Aussie Strathpine franchisee Rochelle Hall said it pays to use a broker who will understand the full picture of the borrower’s financial position.
“Quite often, self employed applicants utilise trusts to distribute amongst beneficiaries for taxation purposes so it’s important that applicants are dealing with an expert to ensure their borrowing capacity is not decreased as a result of missing something like this,” Rochelle said.
“Furthermore, self employed applicants circumstances tent to change more frequently, so, financials need to be examined properly for items that may be ‘added back’ to the taxable income to again increase borrowing capacity.
“For example, was there an interest expense that is no longer continuing? Perhaps there was a large one-off capital purchase such as machinery?”
Over her career in broking, Rochelle has handled hundreds of applications for self-employed borrowers and said the most common question she receives is: “Will I have to pay a higher interest because I am self employed?”

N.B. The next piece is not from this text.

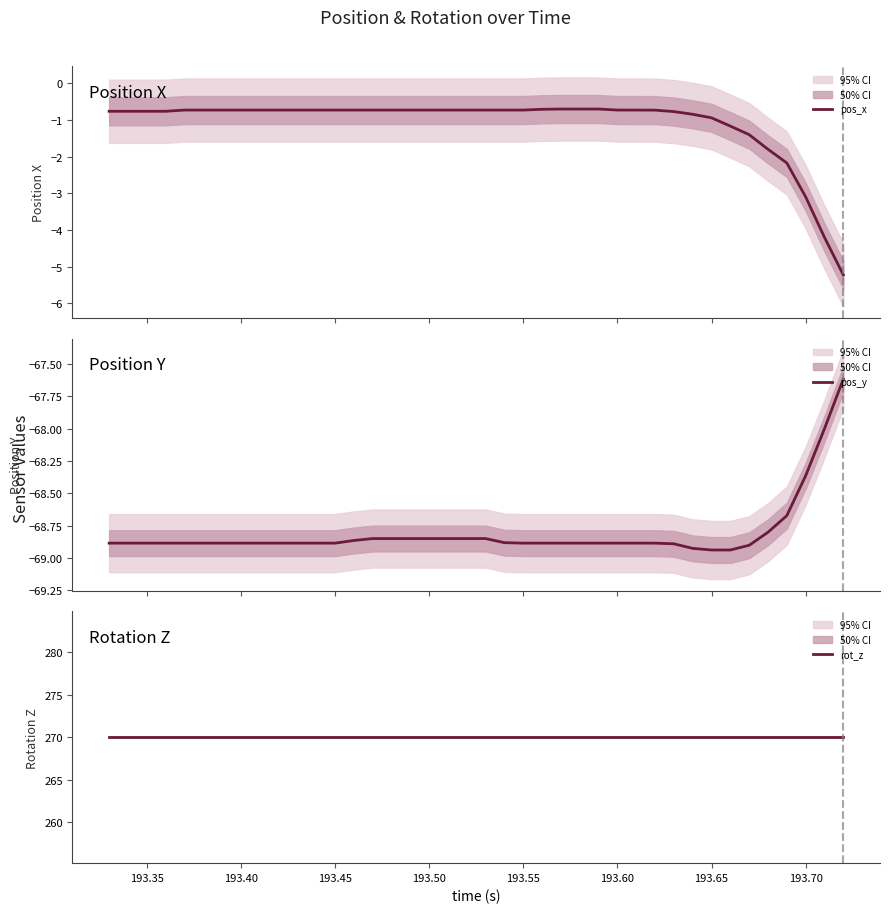

What is the lowest value of the pos_x series?

-5.2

“Thankfully the answer is “NO” as those days are long gone, and, provided your broker is well trained, he/she should be able to achieve an excellent outcome.”
ROCHELLE’S TIPS FOR SELF-EMPLOYED BORROWERS
So what should a self-employed applicant have ready for their broker?
- The last two years company tax returns and financials including their profit and loss, and, their personal tax returns. These are are all usually bound together in one booklet that is provided by their accountant.
- In addition, they should know how long they have had their ABN and GST registration if applicable.